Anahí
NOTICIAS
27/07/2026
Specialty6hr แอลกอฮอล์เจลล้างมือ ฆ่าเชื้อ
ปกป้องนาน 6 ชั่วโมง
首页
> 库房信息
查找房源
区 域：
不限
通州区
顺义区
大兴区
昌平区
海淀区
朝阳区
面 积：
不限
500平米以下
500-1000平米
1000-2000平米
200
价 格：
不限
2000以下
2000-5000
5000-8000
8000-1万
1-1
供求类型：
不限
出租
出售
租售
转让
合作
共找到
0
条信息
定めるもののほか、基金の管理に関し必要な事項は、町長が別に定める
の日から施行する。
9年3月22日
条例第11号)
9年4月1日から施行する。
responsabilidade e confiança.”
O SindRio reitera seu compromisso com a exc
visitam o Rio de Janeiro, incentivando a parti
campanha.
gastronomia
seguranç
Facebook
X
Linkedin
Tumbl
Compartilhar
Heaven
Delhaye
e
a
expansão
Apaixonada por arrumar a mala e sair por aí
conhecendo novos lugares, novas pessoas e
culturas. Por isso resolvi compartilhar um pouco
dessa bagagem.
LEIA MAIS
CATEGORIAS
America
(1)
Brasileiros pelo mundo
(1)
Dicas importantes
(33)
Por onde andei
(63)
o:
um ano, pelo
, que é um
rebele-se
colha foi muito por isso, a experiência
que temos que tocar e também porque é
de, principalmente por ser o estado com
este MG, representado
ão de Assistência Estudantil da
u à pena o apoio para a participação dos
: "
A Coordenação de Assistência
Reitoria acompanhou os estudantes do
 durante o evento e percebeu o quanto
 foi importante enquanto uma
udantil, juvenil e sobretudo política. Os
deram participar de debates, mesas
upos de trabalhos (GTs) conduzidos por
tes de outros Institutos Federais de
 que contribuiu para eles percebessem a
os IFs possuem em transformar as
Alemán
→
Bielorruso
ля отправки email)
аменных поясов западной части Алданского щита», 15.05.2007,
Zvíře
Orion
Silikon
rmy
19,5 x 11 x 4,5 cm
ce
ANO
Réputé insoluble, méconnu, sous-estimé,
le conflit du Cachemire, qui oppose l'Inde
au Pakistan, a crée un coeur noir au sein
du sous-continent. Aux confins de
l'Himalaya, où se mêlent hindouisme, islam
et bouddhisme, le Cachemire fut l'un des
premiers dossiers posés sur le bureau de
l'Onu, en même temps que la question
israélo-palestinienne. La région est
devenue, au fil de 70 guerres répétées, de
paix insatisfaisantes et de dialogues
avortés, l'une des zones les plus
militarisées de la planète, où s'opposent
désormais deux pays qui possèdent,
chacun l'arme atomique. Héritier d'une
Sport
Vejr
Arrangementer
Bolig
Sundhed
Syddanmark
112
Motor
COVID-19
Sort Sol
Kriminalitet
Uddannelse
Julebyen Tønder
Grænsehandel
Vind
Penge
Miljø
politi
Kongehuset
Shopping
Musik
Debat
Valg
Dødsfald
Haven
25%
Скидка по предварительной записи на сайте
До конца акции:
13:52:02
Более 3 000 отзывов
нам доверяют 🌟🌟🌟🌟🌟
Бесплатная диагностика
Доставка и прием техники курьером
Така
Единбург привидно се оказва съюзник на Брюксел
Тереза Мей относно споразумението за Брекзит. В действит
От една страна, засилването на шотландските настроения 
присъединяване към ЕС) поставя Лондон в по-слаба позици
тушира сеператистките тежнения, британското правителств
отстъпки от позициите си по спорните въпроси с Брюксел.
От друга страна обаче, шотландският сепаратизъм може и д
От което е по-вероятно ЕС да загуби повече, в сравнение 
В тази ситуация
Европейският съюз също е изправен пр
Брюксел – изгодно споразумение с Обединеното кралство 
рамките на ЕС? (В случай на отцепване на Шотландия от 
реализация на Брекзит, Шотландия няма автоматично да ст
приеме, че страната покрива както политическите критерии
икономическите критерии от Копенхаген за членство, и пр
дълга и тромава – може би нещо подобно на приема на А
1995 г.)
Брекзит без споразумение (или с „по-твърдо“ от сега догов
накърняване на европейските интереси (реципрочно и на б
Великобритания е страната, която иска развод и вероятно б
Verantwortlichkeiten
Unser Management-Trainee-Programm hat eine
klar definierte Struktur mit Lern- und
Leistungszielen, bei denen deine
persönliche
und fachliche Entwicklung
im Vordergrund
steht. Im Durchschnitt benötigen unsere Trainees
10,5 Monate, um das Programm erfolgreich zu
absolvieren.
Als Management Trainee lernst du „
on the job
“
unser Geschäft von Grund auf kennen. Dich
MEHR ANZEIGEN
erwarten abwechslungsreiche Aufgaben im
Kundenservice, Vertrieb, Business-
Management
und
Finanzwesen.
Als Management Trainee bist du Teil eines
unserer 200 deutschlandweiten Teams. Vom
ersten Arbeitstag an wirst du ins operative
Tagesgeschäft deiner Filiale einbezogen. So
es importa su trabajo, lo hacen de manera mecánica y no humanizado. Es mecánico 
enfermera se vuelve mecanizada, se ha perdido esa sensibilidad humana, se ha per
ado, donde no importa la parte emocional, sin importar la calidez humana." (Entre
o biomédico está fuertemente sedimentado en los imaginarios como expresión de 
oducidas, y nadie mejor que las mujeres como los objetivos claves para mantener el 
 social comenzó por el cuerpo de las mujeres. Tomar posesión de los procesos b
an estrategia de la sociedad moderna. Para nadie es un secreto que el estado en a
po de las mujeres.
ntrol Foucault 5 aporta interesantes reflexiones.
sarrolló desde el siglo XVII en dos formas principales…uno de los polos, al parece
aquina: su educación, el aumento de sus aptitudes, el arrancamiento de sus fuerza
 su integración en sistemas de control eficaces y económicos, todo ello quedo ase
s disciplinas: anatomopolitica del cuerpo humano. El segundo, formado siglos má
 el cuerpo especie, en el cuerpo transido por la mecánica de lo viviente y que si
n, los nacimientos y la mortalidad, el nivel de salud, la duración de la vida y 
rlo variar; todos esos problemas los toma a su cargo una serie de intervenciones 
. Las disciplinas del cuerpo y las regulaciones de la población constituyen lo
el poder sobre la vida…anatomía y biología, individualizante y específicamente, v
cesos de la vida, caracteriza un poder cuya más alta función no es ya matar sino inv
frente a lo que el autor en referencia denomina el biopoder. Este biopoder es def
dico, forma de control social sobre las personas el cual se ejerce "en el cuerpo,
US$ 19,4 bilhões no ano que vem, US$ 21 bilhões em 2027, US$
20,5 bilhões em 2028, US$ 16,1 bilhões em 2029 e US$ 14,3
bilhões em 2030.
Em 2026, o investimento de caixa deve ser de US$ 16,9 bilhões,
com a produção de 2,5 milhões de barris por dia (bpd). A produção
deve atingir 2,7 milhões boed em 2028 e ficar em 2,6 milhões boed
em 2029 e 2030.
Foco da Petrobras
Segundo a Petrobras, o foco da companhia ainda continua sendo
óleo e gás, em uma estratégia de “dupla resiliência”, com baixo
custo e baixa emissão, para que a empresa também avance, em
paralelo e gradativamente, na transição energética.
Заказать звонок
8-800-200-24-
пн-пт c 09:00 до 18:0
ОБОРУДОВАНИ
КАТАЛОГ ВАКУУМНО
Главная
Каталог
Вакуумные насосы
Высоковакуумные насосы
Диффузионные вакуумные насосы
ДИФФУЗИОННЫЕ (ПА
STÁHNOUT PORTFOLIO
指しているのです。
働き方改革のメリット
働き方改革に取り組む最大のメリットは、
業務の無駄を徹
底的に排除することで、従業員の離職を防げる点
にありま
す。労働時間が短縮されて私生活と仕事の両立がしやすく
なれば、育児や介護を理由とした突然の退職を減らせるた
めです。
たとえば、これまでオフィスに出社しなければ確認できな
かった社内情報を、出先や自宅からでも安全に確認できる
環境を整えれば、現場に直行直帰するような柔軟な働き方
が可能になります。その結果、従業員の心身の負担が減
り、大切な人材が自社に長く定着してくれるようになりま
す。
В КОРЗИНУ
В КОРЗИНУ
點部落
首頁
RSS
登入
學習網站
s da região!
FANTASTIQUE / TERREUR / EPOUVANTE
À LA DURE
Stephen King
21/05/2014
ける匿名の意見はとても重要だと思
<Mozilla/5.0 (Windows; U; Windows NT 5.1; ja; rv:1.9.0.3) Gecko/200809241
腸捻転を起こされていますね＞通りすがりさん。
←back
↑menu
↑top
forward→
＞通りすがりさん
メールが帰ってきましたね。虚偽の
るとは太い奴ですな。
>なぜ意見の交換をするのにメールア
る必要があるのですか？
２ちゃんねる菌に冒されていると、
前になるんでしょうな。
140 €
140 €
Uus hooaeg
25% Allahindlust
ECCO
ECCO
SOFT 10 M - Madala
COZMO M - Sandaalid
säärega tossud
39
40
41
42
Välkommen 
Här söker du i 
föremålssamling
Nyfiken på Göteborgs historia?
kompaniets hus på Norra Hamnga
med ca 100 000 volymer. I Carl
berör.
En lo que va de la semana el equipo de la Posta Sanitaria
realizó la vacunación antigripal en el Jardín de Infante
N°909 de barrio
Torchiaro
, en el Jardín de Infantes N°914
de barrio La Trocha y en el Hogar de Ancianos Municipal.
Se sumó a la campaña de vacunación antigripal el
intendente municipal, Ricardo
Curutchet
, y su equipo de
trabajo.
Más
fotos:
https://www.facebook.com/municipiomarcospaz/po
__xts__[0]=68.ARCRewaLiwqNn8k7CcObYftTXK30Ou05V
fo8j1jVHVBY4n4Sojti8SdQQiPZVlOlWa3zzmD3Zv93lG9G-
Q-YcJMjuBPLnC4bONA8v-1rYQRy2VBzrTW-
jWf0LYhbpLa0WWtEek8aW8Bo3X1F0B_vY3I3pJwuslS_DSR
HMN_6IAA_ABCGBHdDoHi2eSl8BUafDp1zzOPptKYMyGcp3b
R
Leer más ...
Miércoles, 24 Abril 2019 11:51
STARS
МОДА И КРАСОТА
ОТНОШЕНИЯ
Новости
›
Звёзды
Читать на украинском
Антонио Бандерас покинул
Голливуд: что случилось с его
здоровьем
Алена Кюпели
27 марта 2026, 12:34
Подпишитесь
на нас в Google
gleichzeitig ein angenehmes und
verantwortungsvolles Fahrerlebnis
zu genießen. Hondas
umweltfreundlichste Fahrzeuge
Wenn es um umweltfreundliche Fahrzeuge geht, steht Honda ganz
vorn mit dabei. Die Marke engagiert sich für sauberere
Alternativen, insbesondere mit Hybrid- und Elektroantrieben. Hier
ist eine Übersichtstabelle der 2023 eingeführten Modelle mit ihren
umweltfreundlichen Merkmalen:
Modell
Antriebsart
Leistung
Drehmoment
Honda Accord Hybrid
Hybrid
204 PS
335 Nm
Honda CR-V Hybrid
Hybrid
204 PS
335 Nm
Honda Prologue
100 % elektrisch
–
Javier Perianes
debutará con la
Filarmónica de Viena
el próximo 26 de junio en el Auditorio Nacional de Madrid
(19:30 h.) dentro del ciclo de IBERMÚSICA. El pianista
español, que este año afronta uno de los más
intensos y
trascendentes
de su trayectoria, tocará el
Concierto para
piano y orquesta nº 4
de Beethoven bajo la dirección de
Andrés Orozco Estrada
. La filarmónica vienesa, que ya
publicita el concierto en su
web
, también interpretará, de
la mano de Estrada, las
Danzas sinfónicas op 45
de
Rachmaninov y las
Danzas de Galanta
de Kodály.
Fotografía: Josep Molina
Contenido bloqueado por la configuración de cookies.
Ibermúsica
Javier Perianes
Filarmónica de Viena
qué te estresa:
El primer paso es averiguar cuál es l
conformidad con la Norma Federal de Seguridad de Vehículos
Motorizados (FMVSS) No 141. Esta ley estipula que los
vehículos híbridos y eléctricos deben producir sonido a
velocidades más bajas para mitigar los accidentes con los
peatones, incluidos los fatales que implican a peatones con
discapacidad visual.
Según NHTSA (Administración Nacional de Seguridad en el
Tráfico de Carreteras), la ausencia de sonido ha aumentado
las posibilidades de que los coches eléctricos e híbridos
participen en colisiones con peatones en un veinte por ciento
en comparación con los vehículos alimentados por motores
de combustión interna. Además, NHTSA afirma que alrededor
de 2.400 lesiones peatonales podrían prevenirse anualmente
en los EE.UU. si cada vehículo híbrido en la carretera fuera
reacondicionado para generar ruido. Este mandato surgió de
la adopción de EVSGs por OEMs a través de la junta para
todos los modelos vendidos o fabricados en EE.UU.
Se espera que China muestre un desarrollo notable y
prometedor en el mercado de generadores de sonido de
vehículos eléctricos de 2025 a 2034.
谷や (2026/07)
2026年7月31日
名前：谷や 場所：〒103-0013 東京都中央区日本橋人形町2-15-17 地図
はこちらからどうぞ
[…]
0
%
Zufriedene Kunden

------------------------------

Task objective => Your answer should consist of the lines of the listing that contain "може", copied as they stand.

Your solution =>
От друга страна обаче, шотландският сепаратизъм може и д
дълга и тромава – може би нещо подобно на приема на А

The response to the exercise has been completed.